━━━ Given records ━━━

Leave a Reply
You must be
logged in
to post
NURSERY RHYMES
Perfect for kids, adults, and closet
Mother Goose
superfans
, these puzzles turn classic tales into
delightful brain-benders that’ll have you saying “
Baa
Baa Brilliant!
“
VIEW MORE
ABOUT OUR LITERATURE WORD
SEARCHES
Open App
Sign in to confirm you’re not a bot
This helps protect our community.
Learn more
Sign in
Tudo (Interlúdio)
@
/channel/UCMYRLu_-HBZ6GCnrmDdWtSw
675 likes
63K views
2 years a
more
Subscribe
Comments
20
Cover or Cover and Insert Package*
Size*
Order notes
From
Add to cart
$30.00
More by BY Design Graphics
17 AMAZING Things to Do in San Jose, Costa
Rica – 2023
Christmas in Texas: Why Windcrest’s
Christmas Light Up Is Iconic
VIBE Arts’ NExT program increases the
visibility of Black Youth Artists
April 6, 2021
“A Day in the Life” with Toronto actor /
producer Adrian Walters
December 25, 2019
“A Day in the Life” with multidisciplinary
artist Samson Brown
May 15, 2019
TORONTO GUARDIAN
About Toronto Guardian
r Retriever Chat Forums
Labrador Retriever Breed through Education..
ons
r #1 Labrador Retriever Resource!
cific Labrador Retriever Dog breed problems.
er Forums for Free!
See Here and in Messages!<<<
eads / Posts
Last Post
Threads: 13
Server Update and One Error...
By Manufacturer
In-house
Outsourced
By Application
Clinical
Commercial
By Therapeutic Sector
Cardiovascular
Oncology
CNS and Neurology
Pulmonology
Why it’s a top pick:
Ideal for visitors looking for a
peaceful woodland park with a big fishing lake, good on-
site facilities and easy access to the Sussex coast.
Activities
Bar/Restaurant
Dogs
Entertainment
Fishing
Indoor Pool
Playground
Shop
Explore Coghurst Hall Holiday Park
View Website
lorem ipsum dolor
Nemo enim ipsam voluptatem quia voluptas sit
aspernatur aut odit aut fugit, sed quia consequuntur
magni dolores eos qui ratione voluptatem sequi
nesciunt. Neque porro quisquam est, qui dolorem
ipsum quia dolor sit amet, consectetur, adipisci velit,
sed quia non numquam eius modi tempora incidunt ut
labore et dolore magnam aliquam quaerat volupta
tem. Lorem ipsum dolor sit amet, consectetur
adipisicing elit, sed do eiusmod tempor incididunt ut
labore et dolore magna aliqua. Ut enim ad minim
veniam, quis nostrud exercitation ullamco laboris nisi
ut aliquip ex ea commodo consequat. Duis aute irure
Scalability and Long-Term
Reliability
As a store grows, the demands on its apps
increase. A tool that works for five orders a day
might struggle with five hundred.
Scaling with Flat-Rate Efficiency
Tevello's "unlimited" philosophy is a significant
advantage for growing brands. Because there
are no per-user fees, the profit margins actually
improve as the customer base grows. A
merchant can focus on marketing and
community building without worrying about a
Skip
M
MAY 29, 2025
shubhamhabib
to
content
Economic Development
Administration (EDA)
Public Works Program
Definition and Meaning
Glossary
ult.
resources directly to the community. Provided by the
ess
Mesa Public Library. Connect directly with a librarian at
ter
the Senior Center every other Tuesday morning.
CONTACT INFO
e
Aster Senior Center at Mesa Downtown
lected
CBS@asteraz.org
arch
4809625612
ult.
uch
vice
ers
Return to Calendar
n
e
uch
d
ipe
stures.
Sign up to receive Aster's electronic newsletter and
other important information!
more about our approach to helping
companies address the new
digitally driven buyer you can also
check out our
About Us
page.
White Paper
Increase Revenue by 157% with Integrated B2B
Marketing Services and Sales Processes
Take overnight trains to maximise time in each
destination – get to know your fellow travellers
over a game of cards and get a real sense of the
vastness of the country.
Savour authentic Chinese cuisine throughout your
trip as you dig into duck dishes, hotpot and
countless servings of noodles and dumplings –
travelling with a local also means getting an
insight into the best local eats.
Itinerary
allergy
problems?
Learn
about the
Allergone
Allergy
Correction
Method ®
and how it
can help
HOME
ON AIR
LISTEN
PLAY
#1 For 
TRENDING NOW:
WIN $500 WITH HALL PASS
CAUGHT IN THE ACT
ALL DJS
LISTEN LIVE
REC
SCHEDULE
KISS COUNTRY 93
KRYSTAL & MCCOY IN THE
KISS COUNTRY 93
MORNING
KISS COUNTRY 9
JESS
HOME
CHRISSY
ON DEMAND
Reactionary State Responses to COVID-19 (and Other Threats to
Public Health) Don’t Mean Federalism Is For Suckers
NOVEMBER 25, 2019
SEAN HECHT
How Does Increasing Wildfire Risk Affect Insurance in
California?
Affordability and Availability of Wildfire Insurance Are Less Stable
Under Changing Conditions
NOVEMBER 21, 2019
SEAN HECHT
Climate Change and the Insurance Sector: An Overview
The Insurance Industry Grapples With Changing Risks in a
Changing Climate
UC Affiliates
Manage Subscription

━━━

*To-do item*
The lines running from the start of the data through the one that contains "Christmas Light Up Is Iconic" should be reproduced exactly, and only those.

*Response*
Leave a Reply
You must be
logged in
to post
NURSERY RHYMES
Perfect for kids, adults, and closet
Mother Goose
superfans
, these puzzles turn classic tales into
delightful brain-benders that’ll have you saying “
Baa
Baa Brilliant!
“
VIEW MORE
ABOUT OUR LITERATURE WORD
SEARCHES
Open App
Sign in to confirm you’re not a bot
This helps protect our community.
Learn more
Sign in
Tudo (Interlúdio)
@
/channel/UCMYRLu_-HBZ6GCnrmDdWtSw
675 likes
63K views
2 years a
more
Subscribe
Comments
20
Cover or Cover and Insert Package*
Size*
Order notes
From
Add to cart
$30.00
More by BY Design Graphics
17 AMAZING Things to Do in San Jose, Costa
Rica – 2023
Christmas in Texas: Why Windcrest’s
Christmas Light Up Is Iconic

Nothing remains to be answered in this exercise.